Automatic gain control circuit capable of compensating variation of reception level with wide range

An RF AGC control circuit (47) gives a first initial voltage signal generated by a first initial level generating circuit (44) to an RF amplifier circuit (22) during a predetermined time duration T, when the channel selection signal was updated or when power supply is turned to on. After lapse of the predetermined time duration T, the RF AGC control circuit gives to the RF amplifier circuit a level difference signal representative of a level difference between output of an optimum level generating circuit (46) and output of a comparator (43). On the other hand, an IF AGC control circuit (48) gives a second initial voltage signal generated by a second initial level generating circuit (45) to an IF amplifier circuit 31 during the predetermined time duration T, when the channel selection signal was updated or when the power supply is turned to on. The IF AGC control circuit gives the output of the comparator to the IF amplifier circuit after lapse of the predetermined time duration T.

BACKGROUND OF THE INVENTION 
This invention relates to an automatic gain control circuit and a reception 
front end device comprising the automatic gain control circuit. The 
automatic gain control circuit is particularly suitable for a television 
receiver which receives a CATV (Cable Television) signal or a wire-less 
television signal. 
The television receiver comprises a tuner comprising an RF (Radio 
Frequency) amplifier circuit, a visual detector circuit, and a control 
unit for controlling the tuner and the visual detector circuit. The tuner 
receives an RF (Radio Frequency) signal and selects a specific frequency 
signal of a specific channel, namely, a reception channel, designated by a 
channel switching signal. Furthermore, the tuner amplifies the specific 
frequency signal into an amplified frequency signal and then converts the 
amplified frequency signal into an IF (Intermediate Frequency) signal of 
the specific channel. The visual detector circuit converts the IF signal 
into a composite video signal. 
The control unit receives a channel selection signal designating the 
reception channel from an outer unit and delivers the channel switching 
signal to the tuner. Furthermore, the control unit controls the RF 
amplifier circuit by supplying an RF AGC (Automatic Gain Control) voltage 
control signal to the RF amplifier circuit. The RF amplifier circuit is 
controlled in amplification degree. For this purpose, the control unit 
comprises a memory unit memorizing a plurality of AGC voltage control 
information in each of a plurality of channels. By the use of the 
plurality of AGC voltage control information, the control unit controls 
the tuner so that the tuner produces the IF signal having an appropriate 
level. However, each of the plurality of AGC voltage control information 
is a fixed value in each of the plurality of channels and is determined 
taking level variation of the RF signal into consideration. This means 
that the television receiver has the following disadvantage. 
As will later be described, there is a case that the RF signal has a larger 
level variation larger than it had expected. In this case, it is 
impossible to compensate the level variation of the RF signal by only 
controlling the amplification degree of the RF amplifier circuit. 
SUMMARY OF THE INVENTION 
It is therefore an object of this invention to provide an automatic gain 
control circuit which is capable of compensating level variation of a 
reception RF signal with a wide range. 
It is another object of this invention to provide a reception front end 
device which comprises the automatic gain control circuit of the type 
mentioned above.

+++

> _Work instruction A_
Do the following statements agree with the gain control patent text? Answer yes or no for each and quote the deciding words. (i) The RF AGC control circuit gives the first initial voltage signal to the RF amplifier circuit during the predetermined time duration T. (ii) The visual detector circuit converts the RF signal into a composite video signal. (iii) Each of the AGC voltage control information held in the memory unit changes as the RF signal level varies.
> _Work instruction B_
Set down word for word the part of the gain control patent text that begins at the words "It is another" and stops after the words "mentioned above.".
> _Work instruction C_
Resume the gain control patent text after its last sentence and carry it on in the same style.

> _Recorded information_
+++

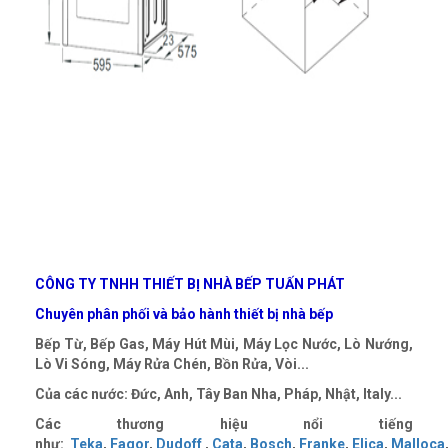
CÔNG TY TNHH THIẾT BỊ NHÀ BẾP TUẤN PHÁT
Chuyên phân phối và bảo hành thiết bị nhà bếp
Bếp Từ, Bếp Gas, Máy Hút Mùi, Máy Lọc Nước, Lò Nướng,
Lò Vi Sóng, Máy Rửa Chén, Bồn Rửa, Vòi...
Của các nước: Đức, Anh, Tây Ban Nha, Pháp, Nhật, Italy...
Các thương hiệu nổi tiếng
như:
Teka
,
Fagor
,
Dudoff
,
Cata
,
Bosch
,
Franke
,
Elica
,
Malloca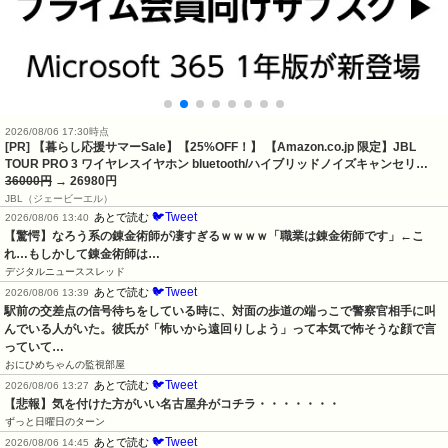
2026/08/06 17:30時点
[PR] 【暮らし応援サマーSale】【25%OFF！】 【Amazon.co.jp 限定】JBL
TOUR PRO 3 ワイヤレスイヤホン bluetooth/ハイブリッドノイズキャンセリ…
36000円
→ 26980円
JBL（ジェービーエル）
🐦Tweet
あとで読む
2026/08/06 13:40
【驚愕】なろう系の錬金術師が凄すぎるｗｗｗｗ「職業は錬金術師です」←こ
れ…もしかして錬金術師は…
デジタルニューススレッド
🐦Tweet
あとで読む
2026/08/06 13:39
駅前の交差点の信号待ちをしている時に、対面の歩道の端っこで警察官相手に叫
んでいる人がいた。彼氏が「怖いから遠回りしよう」って本気で怖そうな顔で言
っていて…
おにひめちゃんの監視部屋
🐦Tweet
あとで読む
2026/08/06 13:27
【悲報】気を付けた方がいい名古屋弁がコチラ・・・・・・・
ずっと日曜日のターン
🐦Tweet
あとで読む
2026/08/06 14:45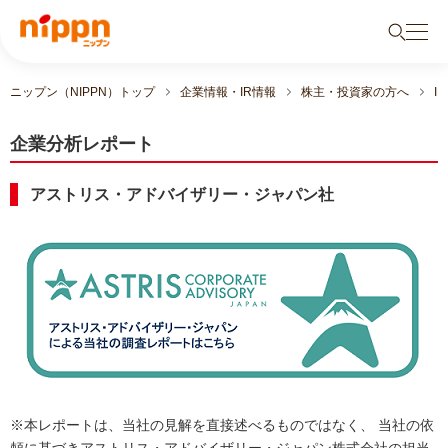
ニップン（NIPPN）トップ
企業情報・IR情報
株主・投資家の方へ
I
企業分析レポート
アストリス・アドバイザリー・ジャパン社
※本レポートは、当社の見解を直接述べるものではなく、 当社の依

+++

> _Result A_
(i) Yes: "An RF AGC control circuit (47) gives a first initial voltage signal generated by a first initial level generating circuit (44) to an RF amplifier circuit (22) during a predetermined time duration T"
(ii) No: "The visual detector circuit converts the IF signal into a composite video signal."
(iii) No: "each of the plurality of AGC voltage control information is a fixed value in each of the plurality of channels"

> _Result B_
It is another object of this invention to provide a reception front end 
device which comprises the automatic gain control circuit of the type 
mentioned above.

> _Result C_
According to one aspect of this invention, an automatic gain control 
circuit comprises a level detection circuit for detecting a reception 
level by utilizing an output signal produced from a demodulation circuit 
of a television signal. The automatic gain control circuit produces an 
automatic gain control voltage signal according to the reception level and 
further comprises: a reference level generating circuit for generating a 
reference voltage signal having a predetermined reference level; a 
comparator for comparing the reception level with the predetermined 
reference level to produce a first level difference signal representative 
of a first level difference between the reception level and the 
predetermined reference level; a first initial level generating circuit 
for generating a first initial voltage signal having a first initial 
level; a second initial level generating circuit for generating a second 
initial voltage signal having a second initial level; an optimum level 
generating circuit supplied with a channel selection signal designating a 
reception channel for generating a channel reference level signal having a 
preselected level that corresponds to the reception channel designated by 
the channel selection signal; an RF AGC control circuit connected to the 
comparator, the first initial level generating circuit, and the optimum 
level generating circuit for delivering the first initial voltage signal, 
as an RF AGC voltage which serves as a part of the automatic gain control 
voltage signal, during a predetermined time duration on reception of the 
channel selection signal or when power supply is turned to on. The RF AGC 
control circuit delivers a second level difference signal, as the RF AGC 
voltage, representative of a second level difference between the 
preselected level and the first level difference after lapse of the 
predetermined time duration. The automatic gain control circuit still 
further comprises an IF AGC control circuit connected to the comparator 
and the second initial level generating circuit for delivering the second 
initial voltage signal, as an IF AGC voltage which serves as another part 
of the automatic gain control voltage signal, during the predetermined 
time duration on reception of the channel selection signal or when the 
power supply is turned to on. The IF AGC control circuit delivers the 
first level difference signal, as the IF AGC voltage, after lapse of the 
predetermined time duration.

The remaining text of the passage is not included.